§ Exercise directions: Copy out exactly every line from the line containing "Camera spec: lens" until the records below end, inclusive of both boundary lines.

============

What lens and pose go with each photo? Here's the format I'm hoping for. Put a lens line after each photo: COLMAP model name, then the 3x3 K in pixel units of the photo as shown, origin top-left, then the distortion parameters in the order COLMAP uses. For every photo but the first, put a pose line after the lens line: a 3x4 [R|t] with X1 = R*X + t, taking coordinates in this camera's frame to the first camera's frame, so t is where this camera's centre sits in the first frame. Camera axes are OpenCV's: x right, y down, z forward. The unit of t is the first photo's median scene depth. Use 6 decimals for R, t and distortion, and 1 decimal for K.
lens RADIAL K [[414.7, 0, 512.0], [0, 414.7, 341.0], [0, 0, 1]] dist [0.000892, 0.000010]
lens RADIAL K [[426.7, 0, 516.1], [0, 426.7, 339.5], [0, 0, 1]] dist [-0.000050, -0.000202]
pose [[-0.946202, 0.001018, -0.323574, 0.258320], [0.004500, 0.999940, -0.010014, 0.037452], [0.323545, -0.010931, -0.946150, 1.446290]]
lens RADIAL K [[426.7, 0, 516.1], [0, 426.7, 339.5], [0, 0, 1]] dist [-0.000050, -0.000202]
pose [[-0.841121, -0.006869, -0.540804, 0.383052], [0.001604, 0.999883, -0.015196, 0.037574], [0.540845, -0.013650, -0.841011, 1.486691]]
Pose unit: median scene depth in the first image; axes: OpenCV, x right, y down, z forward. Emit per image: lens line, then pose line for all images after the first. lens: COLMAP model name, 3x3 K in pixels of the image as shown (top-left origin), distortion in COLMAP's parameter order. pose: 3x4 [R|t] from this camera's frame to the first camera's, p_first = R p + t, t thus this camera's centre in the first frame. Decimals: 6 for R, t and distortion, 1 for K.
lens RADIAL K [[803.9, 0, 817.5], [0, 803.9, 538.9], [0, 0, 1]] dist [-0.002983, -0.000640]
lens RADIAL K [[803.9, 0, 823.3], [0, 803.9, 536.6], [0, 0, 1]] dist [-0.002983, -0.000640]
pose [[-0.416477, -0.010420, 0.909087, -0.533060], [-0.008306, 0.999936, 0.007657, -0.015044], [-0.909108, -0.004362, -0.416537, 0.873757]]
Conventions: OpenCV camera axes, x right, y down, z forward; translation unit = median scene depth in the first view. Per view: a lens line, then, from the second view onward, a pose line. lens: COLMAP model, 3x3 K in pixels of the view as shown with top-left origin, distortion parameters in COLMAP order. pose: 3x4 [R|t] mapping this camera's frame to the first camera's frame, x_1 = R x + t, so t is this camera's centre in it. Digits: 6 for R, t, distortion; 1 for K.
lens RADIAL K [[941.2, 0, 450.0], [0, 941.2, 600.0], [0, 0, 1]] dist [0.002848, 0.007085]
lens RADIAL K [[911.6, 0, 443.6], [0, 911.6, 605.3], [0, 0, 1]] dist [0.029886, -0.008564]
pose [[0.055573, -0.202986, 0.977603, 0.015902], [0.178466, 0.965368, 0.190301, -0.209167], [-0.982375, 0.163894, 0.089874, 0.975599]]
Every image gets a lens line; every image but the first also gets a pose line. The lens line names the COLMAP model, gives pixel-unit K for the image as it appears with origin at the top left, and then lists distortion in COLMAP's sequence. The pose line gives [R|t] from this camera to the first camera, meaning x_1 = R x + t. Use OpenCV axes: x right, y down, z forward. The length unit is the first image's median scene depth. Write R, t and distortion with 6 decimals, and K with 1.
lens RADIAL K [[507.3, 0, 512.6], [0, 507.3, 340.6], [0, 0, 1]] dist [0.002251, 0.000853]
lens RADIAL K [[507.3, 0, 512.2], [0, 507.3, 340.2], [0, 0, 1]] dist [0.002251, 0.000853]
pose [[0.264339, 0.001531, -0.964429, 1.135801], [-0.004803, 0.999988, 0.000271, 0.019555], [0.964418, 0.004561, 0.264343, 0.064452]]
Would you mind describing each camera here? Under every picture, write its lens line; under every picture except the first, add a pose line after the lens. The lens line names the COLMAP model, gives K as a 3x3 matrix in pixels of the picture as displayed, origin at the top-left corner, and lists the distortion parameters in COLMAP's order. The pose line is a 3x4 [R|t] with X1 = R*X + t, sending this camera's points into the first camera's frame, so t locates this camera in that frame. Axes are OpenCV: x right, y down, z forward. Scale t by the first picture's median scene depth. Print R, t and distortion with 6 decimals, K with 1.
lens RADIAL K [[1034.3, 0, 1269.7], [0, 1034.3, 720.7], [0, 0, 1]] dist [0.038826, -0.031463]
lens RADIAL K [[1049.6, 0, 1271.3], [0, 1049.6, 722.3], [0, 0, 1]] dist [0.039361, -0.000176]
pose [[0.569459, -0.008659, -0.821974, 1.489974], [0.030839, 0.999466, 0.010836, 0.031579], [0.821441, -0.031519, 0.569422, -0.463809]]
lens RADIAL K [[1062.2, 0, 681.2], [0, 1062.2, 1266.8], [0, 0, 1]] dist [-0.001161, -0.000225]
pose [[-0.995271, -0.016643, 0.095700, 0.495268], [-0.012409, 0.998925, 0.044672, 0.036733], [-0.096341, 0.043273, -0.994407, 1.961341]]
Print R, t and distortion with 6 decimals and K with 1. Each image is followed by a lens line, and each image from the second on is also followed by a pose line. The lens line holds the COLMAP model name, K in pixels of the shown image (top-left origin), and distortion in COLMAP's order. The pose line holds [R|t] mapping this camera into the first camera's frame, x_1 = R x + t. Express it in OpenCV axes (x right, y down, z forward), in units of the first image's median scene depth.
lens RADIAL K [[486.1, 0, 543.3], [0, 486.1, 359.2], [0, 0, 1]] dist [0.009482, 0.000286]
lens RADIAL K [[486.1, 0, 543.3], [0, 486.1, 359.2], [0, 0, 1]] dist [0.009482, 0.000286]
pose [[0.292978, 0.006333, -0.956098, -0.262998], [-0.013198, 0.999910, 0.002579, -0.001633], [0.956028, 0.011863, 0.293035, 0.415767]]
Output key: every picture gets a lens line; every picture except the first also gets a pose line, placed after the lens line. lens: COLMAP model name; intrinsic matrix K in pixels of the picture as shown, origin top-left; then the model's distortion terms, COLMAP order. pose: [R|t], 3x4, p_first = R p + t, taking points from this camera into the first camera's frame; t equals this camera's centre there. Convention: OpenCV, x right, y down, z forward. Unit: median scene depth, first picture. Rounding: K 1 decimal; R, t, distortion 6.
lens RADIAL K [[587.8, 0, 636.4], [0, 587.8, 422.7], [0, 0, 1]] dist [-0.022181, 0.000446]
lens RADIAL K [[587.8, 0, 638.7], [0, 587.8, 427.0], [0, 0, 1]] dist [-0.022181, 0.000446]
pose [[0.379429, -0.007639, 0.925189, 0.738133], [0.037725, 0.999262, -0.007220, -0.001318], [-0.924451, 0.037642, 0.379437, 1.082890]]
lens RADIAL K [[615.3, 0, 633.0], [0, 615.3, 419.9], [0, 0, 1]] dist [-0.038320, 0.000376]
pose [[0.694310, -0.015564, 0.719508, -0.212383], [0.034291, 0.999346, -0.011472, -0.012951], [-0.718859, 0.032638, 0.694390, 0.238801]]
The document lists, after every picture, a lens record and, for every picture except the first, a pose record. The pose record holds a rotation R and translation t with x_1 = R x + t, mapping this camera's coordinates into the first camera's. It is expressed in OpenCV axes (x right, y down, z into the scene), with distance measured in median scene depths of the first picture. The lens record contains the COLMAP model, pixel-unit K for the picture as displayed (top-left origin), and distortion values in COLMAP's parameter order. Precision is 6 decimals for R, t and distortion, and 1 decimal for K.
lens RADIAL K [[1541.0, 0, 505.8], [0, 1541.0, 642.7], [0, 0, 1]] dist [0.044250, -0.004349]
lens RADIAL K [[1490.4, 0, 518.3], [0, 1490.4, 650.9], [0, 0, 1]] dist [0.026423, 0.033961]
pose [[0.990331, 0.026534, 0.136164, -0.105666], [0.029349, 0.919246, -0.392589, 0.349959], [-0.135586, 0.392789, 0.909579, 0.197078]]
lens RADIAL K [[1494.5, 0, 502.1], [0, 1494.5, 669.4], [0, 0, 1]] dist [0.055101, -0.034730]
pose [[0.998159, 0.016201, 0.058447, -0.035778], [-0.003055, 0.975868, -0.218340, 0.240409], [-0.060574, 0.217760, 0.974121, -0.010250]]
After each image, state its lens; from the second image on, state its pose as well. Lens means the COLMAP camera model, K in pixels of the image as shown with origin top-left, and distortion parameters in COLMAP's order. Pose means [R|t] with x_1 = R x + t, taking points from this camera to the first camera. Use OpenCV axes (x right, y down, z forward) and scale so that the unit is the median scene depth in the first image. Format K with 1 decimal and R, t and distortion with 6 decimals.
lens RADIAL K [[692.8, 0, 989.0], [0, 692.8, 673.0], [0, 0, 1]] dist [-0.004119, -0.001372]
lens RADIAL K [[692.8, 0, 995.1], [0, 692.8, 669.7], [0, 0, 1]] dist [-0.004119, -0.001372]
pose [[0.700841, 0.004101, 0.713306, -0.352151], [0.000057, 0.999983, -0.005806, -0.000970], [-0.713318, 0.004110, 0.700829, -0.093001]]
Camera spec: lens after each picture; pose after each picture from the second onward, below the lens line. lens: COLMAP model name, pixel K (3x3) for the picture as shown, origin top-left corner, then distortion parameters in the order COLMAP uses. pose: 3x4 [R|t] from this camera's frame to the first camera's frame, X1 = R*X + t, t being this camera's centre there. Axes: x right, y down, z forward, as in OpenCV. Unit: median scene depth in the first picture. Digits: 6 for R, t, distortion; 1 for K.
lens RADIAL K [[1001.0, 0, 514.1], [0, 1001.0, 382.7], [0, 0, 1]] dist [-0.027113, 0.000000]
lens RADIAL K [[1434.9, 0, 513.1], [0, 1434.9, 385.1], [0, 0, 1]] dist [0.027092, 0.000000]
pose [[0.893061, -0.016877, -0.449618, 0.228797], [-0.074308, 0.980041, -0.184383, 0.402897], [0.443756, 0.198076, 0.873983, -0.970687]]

============

§ Exercise solution:
Camera spec: lens after each picture; pose after each picture from the second onward, below the lens line. lens: COLMAP model name, pixel K (3x3) for the picture as shown, origin top-left corner, then distortion parameters in the order COLMAP uses. pose: 3x4 [R|t] from this camera's frame to the first camera's frame, X1 = R*X + t, t being this camera's centre there. Axes: x right, y down, z forward, as in OpenCV. Unit: median scene depth in the first picture. Digits: 6 for R, t, distortion; 1 for K.
lens RADIAL K [[1001.0, 0, 514.1], [0, 1001.0, 382.7], [0, 0, 1]] dist [-0.027113, 0.000000]
lens RADIAL K [[1434.9, 0, 513.1], [0, 1434.9, 385.1], [0, 0, 1]] dist [0.027092, 0.000000]
pose [[0.893061, -0.016877, -0.449618, 0.228797], [-0.074308, 0.980041, -0.184383, 0.402897], [0.443756, 0.198076, 0.873983, -0.970687]]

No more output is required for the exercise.